On Feb. 11, Santa Barbara Sheriffs were in Lompoc, CA, destroying 1,300 plants and 500 pounds, alleging the farmer fraudulently obtained his license. The farmer faces perjury and illegal cultivation charges.
In addition to police operations, civil code enforcement and tax collection officers are expected to ratchet up their efforts to ensure compliance with the state’s commercial cannabis regulations. Rather than making arrests with heavily armed SWAT teams, these tax and code officers use fines, levies, and seizures to shut down non-compliant commercial activities.

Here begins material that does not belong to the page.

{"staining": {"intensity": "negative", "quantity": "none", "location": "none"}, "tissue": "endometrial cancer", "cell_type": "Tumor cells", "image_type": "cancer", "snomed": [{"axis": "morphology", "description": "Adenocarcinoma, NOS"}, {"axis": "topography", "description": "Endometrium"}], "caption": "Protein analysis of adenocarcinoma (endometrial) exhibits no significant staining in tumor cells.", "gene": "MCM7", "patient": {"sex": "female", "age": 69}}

Los Angeles Rep. Reggie Jones-Sawyer also said last week that he’s working to free up budget for an illicit market crackdown—driven by both police and industry requests. The city of Los Angeles might have 170 licensed stores and 1,700 illegal dispensaries “competing with the legal ones.”
In remarks supporting tax relief for cannabis licensees, Jones-Sawyer said: “Hopefully we’ll be taking about some other programs where we can shut down these illegal ones. We need to suppress the black market until it completely goes away. If we don’t do that we will severely hamper an industry that we need in this state right now.”